§ THE RECORDS:
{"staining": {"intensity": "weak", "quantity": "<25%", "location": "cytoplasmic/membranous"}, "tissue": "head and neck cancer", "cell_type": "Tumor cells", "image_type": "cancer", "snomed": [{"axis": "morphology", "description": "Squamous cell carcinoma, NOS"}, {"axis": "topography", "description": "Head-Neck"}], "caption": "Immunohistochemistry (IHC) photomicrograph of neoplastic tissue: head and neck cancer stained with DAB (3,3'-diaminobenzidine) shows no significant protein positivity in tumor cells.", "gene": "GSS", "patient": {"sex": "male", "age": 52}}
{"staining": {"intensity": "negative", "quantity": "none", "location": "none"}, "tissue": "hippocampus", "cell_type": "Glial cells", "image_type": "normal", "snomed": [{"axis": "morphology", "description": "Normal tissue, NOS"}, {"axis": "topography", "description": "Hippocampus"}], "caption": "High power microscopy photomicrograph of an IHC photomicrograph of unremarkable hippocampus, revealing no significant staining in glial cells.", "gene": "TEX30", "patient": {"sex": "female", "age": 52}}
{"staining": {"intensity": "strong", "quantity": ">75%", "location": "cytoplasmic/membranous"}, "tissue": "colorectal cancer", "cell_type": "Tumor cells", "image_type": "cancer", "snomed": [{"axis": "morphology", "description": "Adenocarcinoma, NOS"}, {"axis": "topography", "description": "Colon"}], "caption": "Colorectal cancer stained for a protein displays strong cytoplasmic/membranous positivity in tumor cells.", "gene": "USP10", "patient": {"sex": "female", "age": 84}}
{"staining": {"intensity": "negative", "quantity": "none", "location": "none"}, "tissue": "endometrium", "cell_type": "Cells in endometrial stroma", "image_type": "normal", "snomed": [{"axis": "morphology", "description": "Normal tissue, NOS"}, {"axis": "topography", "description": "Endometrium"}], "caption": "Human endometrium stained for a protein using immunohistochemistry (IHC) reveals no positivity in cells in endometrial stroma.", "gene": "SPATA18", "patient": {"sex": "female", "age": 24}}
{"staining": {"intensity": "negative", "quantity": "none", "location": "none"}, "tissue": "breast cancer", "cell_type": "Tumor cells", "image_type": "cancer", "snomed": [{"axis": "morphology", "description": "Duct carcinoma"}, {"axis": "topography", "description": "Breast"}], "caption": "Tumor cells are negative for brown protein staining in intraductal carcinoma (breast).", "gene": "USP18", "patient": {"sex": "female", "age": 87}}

§ EXERCISE AIM:
Extract the data in full. Keep it word for word.

§ WRITTEN RESPONSE:
{"staining": {"intensity": "weak", "quantity": "<25%", "location": "cytoplasmic/membranous"}, "tissue": "head and neck cancer", "cell_type": "Tumor cells", "image_type": "cancer", "snomed": [{"axis": "morphology", "description": "Squamous cell carcinoma, NOS"}, {"axis": "topography", "description": "Head-Neck"}], "caption": "Immunohistochemistry (IHC) photomicrograph of neoplastic tissue: head and neck cancer stained with DAB (3,3'-diaminobenzidine) shows no significant protein positivity in tumor cells.", "gene": "GSS", "patient": {"sex": "male", "age": 52}}
{"staining": {"intensity": "negative", "quantity": "none", "location": "none"}, "tissue": "hippocampus", "cell_type": "Glial cells", "image_type": "normal", "snomed": [{"axis": "morphology", "description": "Normal tissue, NOS"}, {"axis": "topography", "description": "Hippocampus"}], "caption": "High power microscopy photomicrograph of an IHC photomicrograph of unremarkable hippocampus, revealing no significant staining in glial cells.", "gene": "TEX30", "patient": {"sex": "female", "age": 52}}
{"staining": {"intensity": "strong", "quantity": ">75%", "location": "cytoplasmic/membranous"}, "tissue": "colorectal cancer", "cell_type": "Tumor cells", "image_type": "cancer", "snomed": [{"axis": "morphology", "description": "Adenocarcinoma, NOS"}, {"axis": "topography", "description": "Colon"}], "caption": "Colorectal cancer stained for a protein displays strong cytoplasmic/membranous positivity in tumor cells.", "gene": "USP10", "patient": {"sex": "female", "age": 84}}
{"staining": {"intensity": "negative", "quantity": "none", "location": "none"}, "tissue": "endometrium", "cell_type": "Cells in endometrial stroma", "image_type": "normal", "snomed": [{"axis": "morphology", "description": "Normal tissue, NOS"}, {"axis": "topography", "description": "Endometrium"}], "caption": "Human endometrium stained for a protein using immunohistochemistry (IHC) reveals no positivity in cells in endometrial stroma.", "gene": "SPATA18", "patient": {"sex": "female", "age": 24}}
{"staining": {"intensity": "negative", "quantity": "none", "location": "none"}, "tissue": "breast cancer", "cell_type": "Tumor cells", "image_type": "cancer", "snomed": [{"axis": "morphology", "description": "Duct carcinoma"}, {"axis": "topography", "description": "Breast"}], "caption": "Tumor cells are negative for brown protein staining in intraductal carcinoma (breast).", "gene": "USP18", "patient": {"sex": "female", "age": 87}}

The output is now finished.